» **THE DATA**
☆ ☆ ☆ ☆ ☆
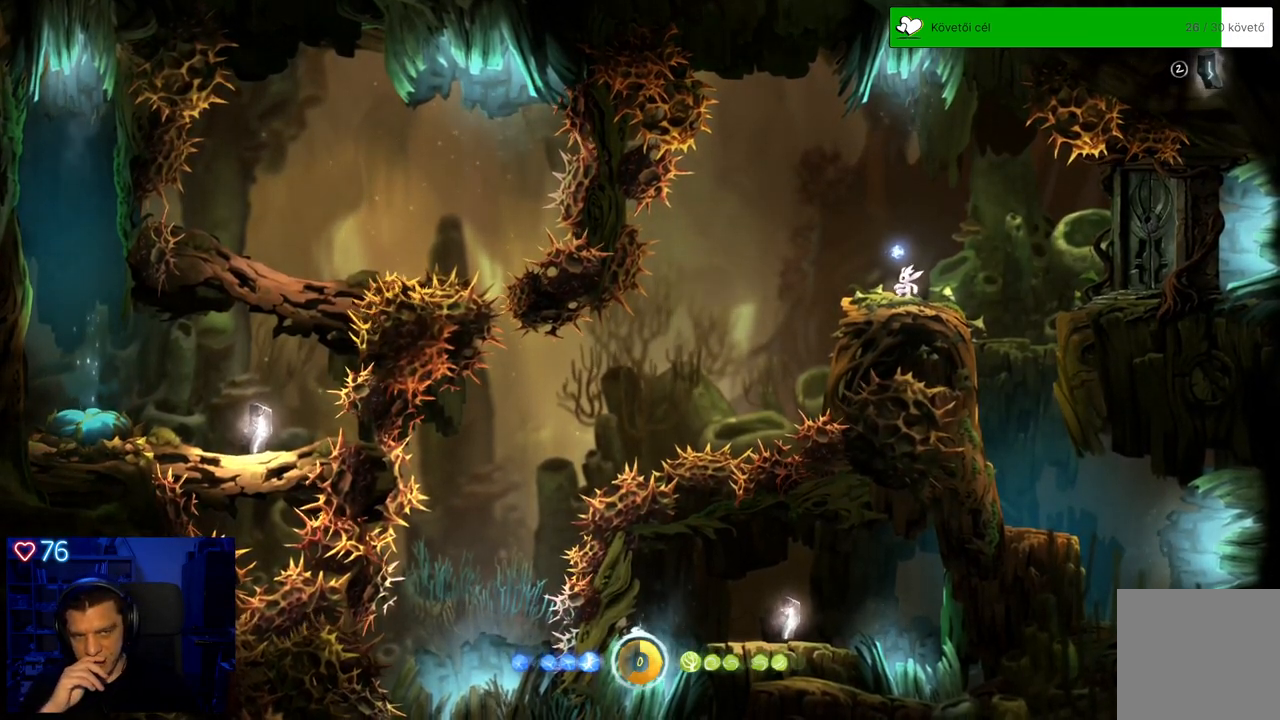
Gameplay with a controller (Xbox layout); each line is a JSON object with the inputs held at the frame after it. "events" lists button and stick changes between this image and that frame as [ms after this image, input, new state], when the widget could be followed in between. Not read: SHARE.
{"buttons": [], "left_stick": "up-right", "right_stick": "center", "events": [[367, "left_stick", "up-right"]]}
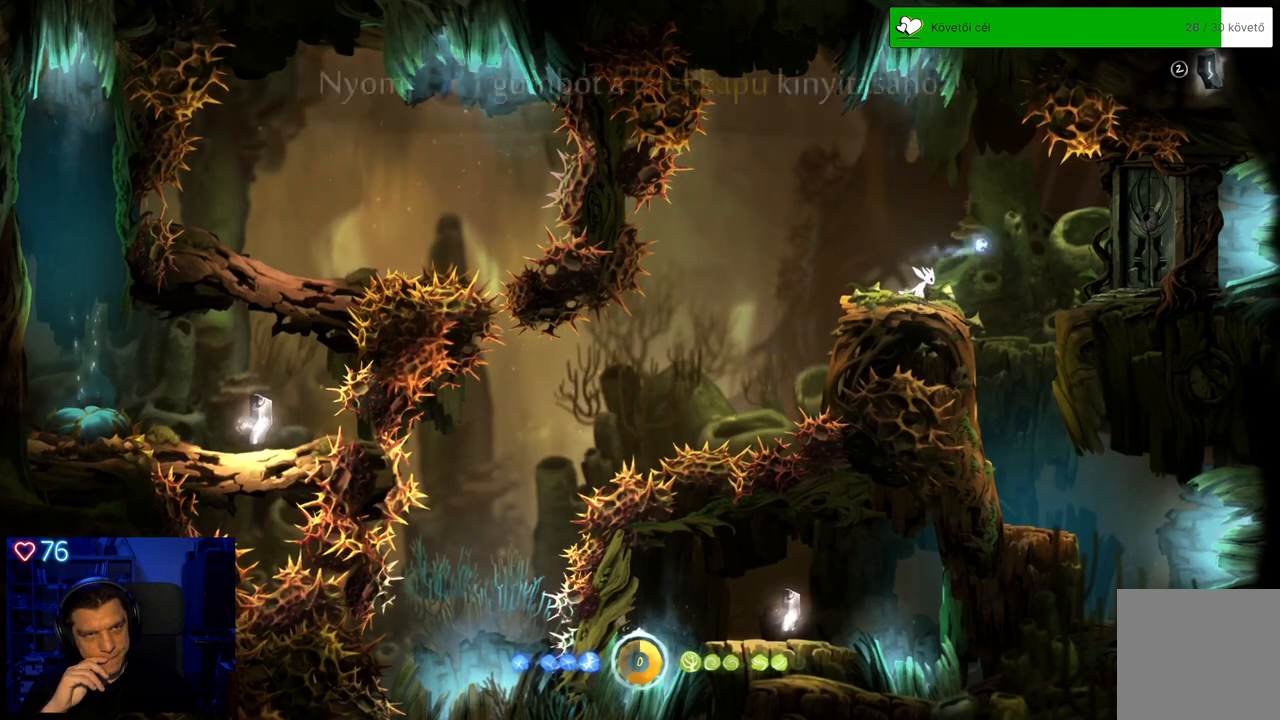
{"buttons": ["A"], "left_stick": "up-right", "right_stick": "center", "events": [[117, "A", "down"]]}
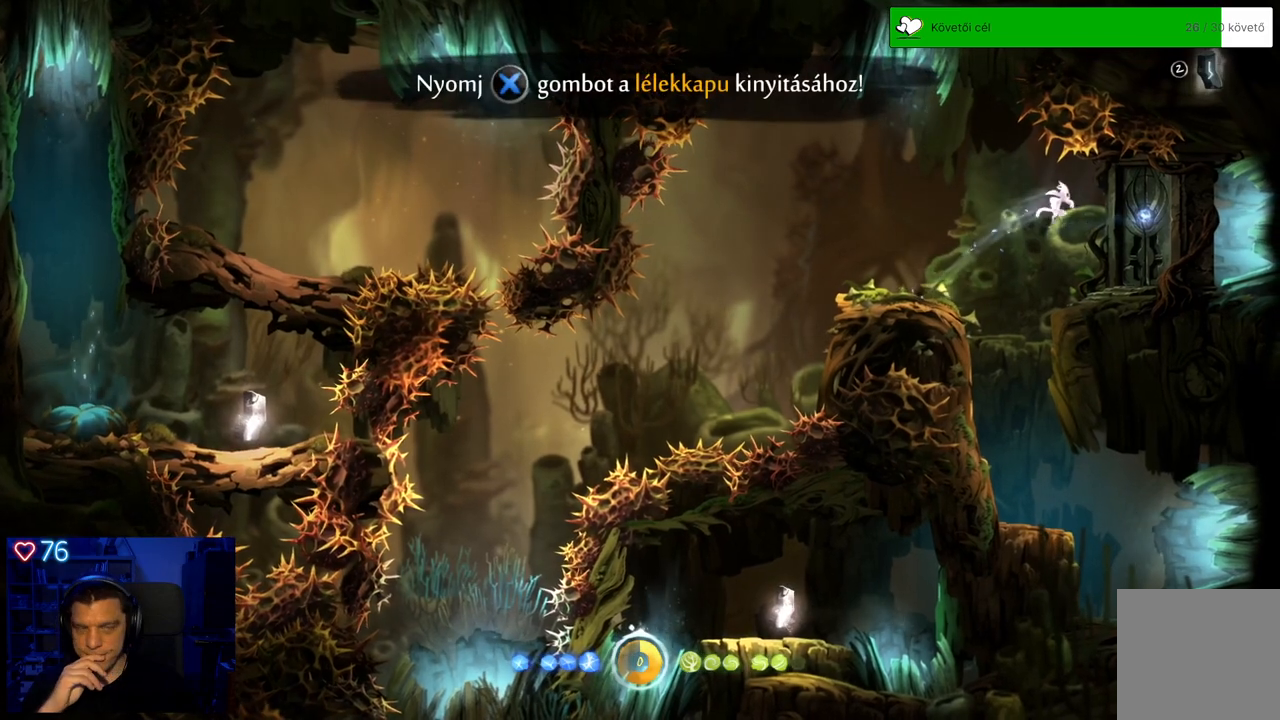
{"buttons": [], "left_stick": "center", "right_stick": "center", "events": [[83, "A", "up"], [417, "left_stick", "center"]]}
☆ ☆ ☆ ☆ ☆
» **WHAT YOU ARE ASKED TO DO**
Extract the full listing above verbatim; pictures are to be left out of the copy.

» **OUTPUT OF THE EXERCISE**
Gameplay with a controller (Xbox layout); each line is a JSON object with the inputs held at the frame after it. "events" lists button and stick changes between this image and that frame as [ms after this image, input, new state], when the widget could be followed in between. Not read: SHARE.
{"buttons": [], "left_stick": "up-right", "right_stick": "center", "events": [[367, "left_stick", "up-right"]]}
{"buttons": ["A"], "left_stick": "up-right", "right_stick": "center", "events": [[117, "A", "down"]]}
{"buttons": [], "left_stick": "center", "right_stick": "center", "events": [[83, "A", "up"], [417, "left_stick", "center"]]}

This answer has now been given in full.